Pour le dire en termes textuels, la disposition de l’article 24 de la constitution selon laquelle « Le Parlement (…) contrôle l’action du Gouvernement » et « évalue les politiques publiques » revêt ici une portée nouvelle : ensemble avec les dispositions de l’ordonnance du 17 novembre 1958, elle a permis à la commission d’enquête, sans jamais sortir de son rôle et spécialement sans jamais empiéter sur l’enquête judiciaire, de véritablement contrôler l’action gouvernementale et de remettre en cause – sans « l’engager » au sens étroit d’une motion de censure – sa responsabilité politique[3]. Disons-le sans ambages : cette évolution est heureuse. Elle corrige quelque peu le déséquilibre causé dans les institutions par l’irresponsabilité présidentielle et par le fait (ultra) majoritaire qui joue actuellement à plein pour éviter tout contrôle de l’Assemblée Nationale sur le Gouvernement. On voit ici les limites de l’article 49, qui est loin d’épuiser la question de la responsabilité politique dans la Constitution. C’est depuis le Sénat (parent pauvre, chacun le sait, de l’article 49) et par la voie d’une « simple » commission d’enquête, qu’a été rendue possible ce qu’on pourrait appeler la mise en cause d’une « responsabilité informelle », ou si l’on préfère d’un « effet de responsabilité ». Le contrôle exercé ne peut pas ne pas être un contrôle politique. Et du contrôle politique à la remise en question de la responsabilité politique, il n’y a qu’un pas, ou, dirons-nous plutôt, il ne saurait y avoir de cloisonnement total. C’est le contexte politique (majorité différente au Sénat et à l’Assemblée) sans parler de l’habileté des personnes ayant diligenté l’action de la commission sénatoriale, qui le permet aujourd’hui. La conclusion est donc que le régime parlementaire est flexible, qu’il ne se réduit pas à des procédures écrites, et que la responsabilité politique ne s’y ramène certainement pas à des motions de censure ou à des questions de confiance. Mais cela, qu’on ne s’y trompe pas, c’est l’enseignement que nous livre toute l’histoire du régime parlementaire…
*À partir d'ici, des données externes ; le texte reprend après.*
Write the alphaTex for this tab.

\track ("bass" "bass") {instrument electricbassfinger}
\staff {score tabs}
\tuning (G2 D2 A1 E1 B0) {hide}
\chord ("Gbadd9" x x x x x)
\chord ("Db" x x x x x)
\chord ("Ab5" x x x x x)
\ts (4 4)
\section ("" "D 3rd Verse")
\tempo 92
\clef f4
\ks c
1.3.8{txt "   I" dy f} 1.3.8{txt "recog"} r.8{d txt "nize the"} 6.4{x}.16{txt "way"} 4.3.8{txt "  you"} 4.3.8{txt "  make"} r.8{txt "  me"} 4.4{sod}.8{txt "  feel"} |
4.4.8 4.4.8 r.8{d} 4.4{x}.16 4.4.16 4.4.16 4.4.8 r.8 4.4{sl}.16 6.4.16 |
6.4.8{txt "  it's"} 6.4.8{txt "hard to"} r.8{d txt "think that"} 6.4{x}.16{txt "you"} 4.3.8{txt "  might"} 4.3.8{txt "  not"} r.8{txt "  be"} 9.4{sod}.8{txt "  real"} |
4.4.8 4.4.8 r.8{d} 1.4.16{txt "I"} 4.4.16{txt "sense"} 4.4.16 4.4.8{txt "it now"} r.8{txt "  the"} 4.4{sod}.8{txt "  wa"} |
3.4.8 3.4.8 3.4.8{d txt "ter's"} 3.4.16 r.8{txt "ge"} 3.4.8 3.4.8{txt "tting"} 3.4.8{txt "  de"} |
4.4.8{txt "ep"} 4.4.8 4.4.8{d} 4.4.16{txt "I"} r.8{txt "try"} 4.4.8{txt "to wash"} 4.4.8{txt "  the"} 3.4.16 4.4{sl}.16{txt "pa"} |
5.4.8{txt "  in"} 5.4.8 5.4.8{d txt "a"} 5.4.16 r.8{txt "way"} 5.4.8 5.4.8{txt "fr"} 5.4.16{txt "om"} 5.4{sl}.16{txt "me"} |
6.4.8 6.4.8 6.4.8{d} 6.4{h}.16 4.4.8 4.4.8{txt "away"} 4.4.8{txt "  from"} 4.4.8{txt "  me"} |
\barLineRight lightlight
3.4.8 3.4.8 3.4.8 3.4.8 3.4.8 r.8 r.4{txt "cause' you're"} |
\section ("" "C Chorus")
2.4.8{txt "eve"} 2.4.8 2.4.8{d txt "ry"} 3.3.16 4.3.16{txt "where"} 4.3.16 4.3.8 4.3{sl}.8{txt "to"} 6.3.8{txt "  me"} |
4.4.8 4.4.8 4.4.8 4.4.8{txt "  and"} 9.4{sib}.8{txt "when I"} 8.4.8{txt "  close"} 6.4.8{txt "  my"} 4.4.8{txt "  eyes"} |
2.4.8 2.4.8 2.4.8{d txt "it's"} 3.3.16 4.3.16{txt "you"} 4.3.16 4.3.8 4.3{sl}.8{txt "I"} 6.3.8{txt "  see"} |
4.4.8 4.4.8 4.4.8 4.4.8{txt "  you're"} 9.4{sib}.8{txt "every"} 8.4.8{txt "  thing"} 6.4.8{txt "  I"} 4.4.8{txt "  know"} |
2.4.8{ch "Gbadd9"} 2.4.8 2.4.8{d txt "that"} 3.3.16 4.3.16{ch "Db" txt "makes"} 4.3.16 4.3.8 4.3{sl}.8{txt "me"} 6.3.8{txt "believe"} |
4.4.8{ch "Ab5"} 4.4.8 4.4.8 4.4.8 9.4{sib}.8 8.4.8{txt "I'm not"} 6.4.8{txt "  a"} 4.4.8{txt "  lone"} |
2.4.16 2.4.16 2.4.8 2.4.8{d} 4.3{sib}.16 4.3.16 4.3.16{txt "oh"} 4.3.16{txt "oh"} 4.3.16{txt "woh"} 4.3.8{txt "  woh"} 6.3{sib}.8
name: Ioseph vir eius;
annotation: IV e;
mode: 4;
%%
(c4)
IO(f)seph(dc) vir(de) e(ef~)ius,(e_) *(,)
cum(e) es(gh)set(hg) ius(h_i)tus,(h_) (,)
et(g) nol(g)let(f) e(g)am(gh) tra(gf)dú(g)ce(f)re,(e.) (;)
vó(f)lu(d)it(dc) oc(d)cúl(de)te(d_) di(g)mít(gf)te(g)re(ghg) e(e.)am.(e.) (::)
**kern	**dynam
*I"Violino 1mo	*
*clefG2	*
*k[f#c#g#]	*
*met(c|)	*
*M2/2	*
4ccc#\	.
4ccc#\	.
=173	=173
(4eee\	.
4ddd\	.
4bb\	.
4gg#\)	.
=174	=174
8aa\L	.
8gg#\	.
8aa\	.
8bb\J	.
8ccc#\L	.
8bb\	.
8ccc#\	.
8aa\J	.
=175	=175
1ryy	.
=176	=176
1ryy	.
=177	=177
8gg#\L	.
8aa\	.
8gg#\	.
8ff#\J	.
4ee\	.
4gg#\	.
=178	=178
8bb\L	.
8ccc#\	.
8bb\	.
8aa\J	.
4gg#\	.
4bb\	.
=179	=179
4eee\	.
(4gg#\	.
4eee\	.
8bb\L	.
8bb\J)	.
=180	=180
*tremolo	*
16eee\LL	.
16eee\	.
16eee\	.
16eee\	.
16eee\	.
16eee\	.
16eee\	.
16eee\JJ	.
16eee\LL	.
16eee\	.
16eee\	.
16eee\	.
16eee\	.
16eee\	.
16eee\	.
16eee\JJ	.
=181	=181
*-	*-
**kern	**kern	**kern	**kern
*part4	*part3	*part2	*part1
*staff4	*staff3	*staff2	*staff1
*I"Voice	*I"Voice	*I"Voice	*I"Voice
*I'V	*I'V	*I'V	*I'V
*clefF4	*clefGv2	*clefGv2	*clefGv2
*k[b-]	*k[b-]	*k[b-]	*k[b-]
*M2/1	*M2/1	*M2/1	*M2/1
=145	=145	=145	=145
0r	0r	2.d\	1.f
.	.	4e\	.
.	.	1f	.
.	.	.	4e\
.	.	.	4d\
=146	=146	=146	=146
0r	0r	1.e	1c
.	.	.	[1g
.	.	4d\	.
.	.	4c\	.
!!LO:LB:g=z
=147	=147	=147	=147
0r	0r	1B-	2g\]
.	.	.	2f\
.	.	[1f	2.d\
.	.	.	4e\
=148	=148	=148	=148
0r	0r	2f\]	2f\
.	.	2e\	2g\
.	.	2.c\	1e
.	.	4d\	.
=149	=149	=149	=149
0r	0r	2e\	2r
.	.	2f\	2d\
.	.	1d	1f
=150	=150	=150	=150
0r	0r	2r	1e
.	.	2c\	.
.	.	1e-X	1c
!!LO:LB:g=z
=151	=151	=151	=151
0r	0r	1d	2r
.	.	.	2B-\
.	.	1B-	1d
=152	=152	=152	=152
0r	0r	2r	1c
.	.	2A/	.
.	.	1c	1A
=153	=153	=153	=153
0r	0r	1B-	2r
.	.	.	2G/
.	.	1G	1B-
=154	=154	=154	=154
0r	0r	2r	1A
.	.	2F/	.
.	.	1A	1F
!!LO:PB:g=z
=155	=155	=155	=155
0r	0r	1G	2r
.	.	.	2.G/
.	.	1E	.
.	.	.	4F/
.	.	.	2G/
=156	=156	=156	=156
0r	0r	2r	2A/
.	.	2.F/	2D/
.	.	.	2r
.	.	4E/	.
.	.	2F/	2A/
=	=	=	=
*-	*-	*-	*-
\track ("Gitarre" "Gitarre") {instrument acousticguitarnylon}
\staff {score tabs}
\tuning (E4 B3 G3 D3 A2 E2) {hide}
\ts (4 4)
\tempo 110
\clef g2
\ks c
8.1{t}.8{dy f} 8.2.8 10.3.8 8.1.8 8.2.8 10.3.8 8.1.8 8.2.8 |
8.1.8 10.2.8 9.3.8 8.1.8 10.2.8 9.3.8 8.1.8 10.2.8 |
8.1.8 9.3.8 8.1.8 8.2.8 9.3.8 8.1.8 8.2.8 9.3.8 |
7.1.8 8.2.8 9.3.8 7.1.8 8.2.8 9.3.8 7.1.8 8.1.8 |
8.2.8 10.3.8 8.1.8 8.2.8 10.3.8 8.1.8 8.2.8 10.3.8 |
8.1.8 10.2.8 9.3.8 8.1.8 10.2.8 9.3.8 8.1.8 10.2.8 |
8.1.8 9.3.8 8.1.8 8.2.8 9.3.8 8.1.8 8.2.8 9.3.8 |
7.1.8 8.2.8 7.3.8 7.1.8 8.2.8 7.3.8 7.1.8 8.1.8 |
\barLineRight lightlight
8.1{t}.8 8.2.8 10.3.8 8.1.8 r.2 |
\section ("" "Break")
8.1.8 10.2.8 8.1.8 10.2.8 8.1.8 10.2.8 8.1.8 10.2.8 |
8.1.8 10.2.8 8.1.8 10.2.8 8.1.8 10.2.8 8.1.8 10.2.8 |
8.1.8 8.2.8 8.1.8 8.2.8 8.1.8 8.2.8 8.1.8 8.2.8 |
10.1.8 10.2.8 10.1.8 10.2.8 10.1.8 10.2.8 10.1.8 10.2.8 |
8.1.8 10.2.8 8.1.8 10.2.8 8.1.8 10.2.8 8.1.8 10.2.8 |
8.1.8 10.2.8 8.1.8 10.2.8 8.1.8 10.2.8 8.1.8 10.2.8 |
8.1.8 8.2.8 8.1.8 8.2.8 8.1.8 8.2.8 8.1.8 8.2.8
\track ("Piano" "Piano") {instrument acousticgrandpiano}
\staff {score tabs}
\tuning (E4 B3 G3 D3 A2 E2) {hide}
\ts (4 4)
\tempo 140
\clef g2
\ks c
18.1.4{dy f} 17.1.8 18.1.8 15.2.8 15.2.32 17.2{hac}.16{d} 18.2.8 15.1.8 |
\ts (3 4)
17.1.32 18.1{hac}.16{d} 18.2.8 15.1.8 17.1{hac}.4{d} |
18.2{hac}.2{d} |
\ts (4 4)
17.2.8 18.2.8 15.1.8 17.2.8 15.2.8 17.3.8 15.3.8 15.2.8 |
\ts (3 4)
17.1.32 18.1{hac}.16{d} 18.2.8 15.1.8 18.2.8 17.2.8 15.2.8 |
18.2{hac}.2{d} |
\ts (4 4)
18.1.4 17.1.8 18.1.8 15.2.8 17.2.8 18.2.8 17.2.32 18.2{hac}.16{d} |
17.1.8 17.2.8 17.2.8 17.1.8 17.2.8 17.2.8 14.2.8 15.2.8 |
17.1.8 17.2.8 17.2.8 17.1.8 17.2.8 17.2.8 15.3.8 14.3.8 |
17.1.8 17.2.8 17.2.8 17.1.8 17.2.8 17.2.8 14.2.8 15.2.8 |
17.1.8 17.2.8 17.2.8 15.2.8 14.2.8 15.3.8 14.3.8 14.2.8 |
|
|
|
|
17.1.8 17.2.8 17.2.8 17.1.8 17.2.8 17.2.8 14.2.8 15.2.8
Il est important de remarquer que cette évolution a été rendue possible par la bonne volonté du Président lui-même, qui a « autorisé » (CR, 26 juillet, audition d’Alexis Kohler) ses collaborateurs à venir s’exprimer devant les commissions d’enquête parlementaires. Cette autorisation n’était pas nécessaire en droit. Mais en pratique, elle constitue un « revirement de précédent », au regard des refus opposés – ou des purs et simples renoncements des commissions concernées – dans les années 1990 (non présentation de G. Ménage en 1992) et dans les années 2000 (Mme Cécilia Sarkozy en 2007). Cela rend d’autant plus singulières les réactions, assez vives, du Président lui-même, et de plusieurs de ses ministres (M. Castaner parlant de « destitution », Mme Belloubet de menace pour la séparation des pouvoirs, M. Griveaux remettant en cause la déontologie du président de la commission des lois du Sénat). Conforme à la tradition « hyperprésidentialiste » du régime, un refus pur et simple de déférer aux convocations des commissions d’enquêtes parlementaires aurait mis fin au problème. La boite de Pandore a été désormais ouverte par l’Exécutif lui-même. C’est à sa manière un signe intéressant que le système peut évoluer et que ni l’irresponsabilité totale, ni la lecture (fausse) de la séparation des pouvoirs en termes d’une hypothétique « muraille de Chine » entourant le palais de l’Élysée ne sont la conséquence indispensable des règles écrites. Elles sont susceptibles d’évoluer. Le régime de la Cinquième République – dont on finissait par oublier qu’il était aussi parlementaire – s’est, de lui-même quelque peu rééquilibré. Très légèrement, certes, mais en la matière, même de petites doses sont bénéfiques au patient.

 

[1] Compte-Rendu de la Commission des lois, 26 juillet 2018. Ci-après : CR.

[2] Mes italiques.

[3] Cet aspect des choses a été particulièrement marqué lors de la (très intéressante) audition du Ministre de l’Intérieur, M. Gérard Collomb, le 30 juillet 2018. Les autres auditions montrent par ailleurs la complète porosité entre contrôle de l’action de l’administration et ce que j’appelle ici « contrôle politique ».